呆然として居ると、そんな俺を見たおっちゃんは首を横に振った。
「悪いけど彼のことについては今はまだ何も言えない」
「・・・・・」
「こうすけくん、今は君が助かることだけを考えて。お父さんは何をしでかすか分からないから、もしかしたら」
「どういう意味だよ、な・・・何もしないだろ。俺とけいすけだってなにかされたことなんてないよ」
「・・・・」
「そ、そんなことより、お父さん・・・おっちゃんのこと犯人かもしれないって。おっちゃんのとこに行って話ししたけど家に上げてくれなくて門前払いだったって・・・!!」
演技をしてるのは誰なのだろうか。俺は誰に騙されてる?ここまで自分でもお父さんのことを疑っていたにも関わらず、いざ他人に言われるとそれをすんなりと信じていいものなのか。
「いつのことだ」
「・・・・」
俺が中々動かないからか、おっちゃんは上に上がることを諦めて壁際に移動した。そこで俺を離して座らせると彼は片耳にはめていたワイヤレスのイヤホンに手を当て片膝を床につく。
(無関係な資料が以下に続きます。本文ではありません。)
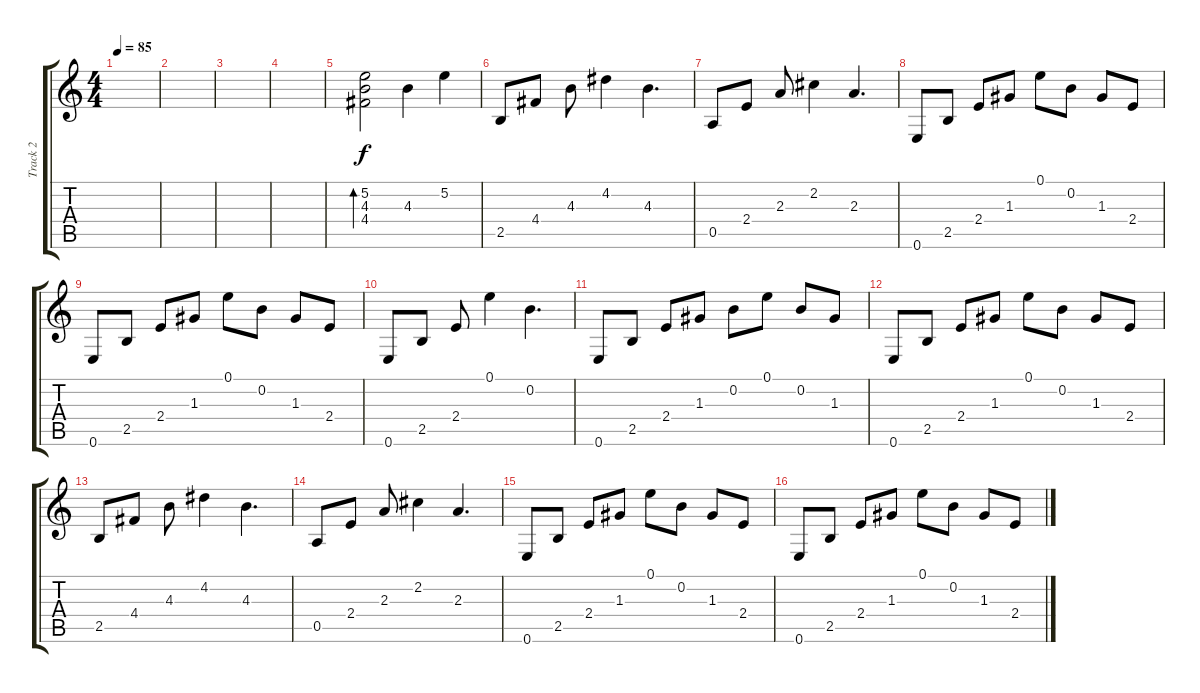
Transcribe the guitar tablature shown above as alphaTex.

\track ("Track 2" "Track 2") {instrument acousticguitarsteel}
\staff {score tabs}
\tuning (E4 B3 G3 D3 A2 E2) {hide}
\ts (4 4)
\tempo 85
\clef g2
\ks c
|
|
|
|
(5.2 4.3 4.4).2{bd 240} 4.3.4 5.2.4 |
2.5.8 4.4.8 4.3.8 4.2.4 4.3.4{d} |
0.5.8 2.4.8 2.3.8 2.2.4 2.3.4{d} |
0.6.8 2.5.8 2.4.8 1.3.8 0.1.8 0.2.8 1.3.8 2.4.8 |
0.6.8 2.5.8 2.4.8 1.3.8 0.1.8 0.2.8 1.3.8 2.4.8 |
0.6.8 2.5.8 2.4.8 0.1.4 0.2.4{d} |
0.6.8 2.5.8 2.4.8 1.3.8 0.2.8 0.1.8 0.2.8 1.3.8 |
0.6.8 2.5.8 2.4.8 1.3.8 0.1.8 0.2.8 1.3.8 2.4.8 |
2.5.8 4.4.8 4.3.8 4.2.4 4.3.4{d} |
0.5.8 2.4.8 2.3.8 2.2.4 2.3.4{d} |
0.6.8 2.5.8 2.4.8 1.3.8 0.1.8 0.2.8 1.3.8 2.4.8 |
0.6.8 2.5.8 2.4.8 1.3.8 0.1.8 0.2.8 1.3.8 2.4.8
「・・・えっと・・・確か火曜日・・・けいすけがいなくなった次の日」
「俺と話したって言ってたのか?」
「うん」
(・・・俺?)
「そうか。悪いがそいつは嘘だな。家に訪ねてきたのは本当だが、俺は出迎えてない。だから話してもないよ」
「・・・・・え」
「ごめんよ。ちょっと確認したいんだけど、けいすけくんが居なくなった日の月曜日・・・お父さんが君を迎えに来た日だ。あの日、あの後外に出たか?」
「・・・え?いや・・・俺は・・・家に居たけど」
「お父さんは?」
「けいすけを探しに・・・外に・・・」
「いつ帰ってきた?」
「・・・・な、なんで?」
父さんが帰ってきた時間が何か関係があるのか。ずぶ濡れになって山の方まで夜遅く暗い中危険なのにもかかわらず探しに行ってくれた。
結局見つからなかったと言っていたけど。
「いや、ちょっと気になってな」
(そ、そんな理由・・・)
「・・・遅かったよ。心配したんだけど・・・9時過ぎてたかも」
「そうか。何か変わったことなかったか?」
「・・・変わったとこ?」
「あぁ。例えば、」
おっちゃんがイヤホンに手を当ててから、俺と目を合わさずしきりに玄関の方を気にしだした。話してるのに、会話は噛み合ってるけど向いている意識は俺じゃない。
そして、異様な不安にかられて俺も玄関に続くリビングとの境目にまた目をやったちょうどその瞬間。
「きゃ"ー!!!!」
(えっ)
母親の聞いたことのない呻くような叫び声に、数秒遅れて父親の怒鳴り声が俺の耳に届いた。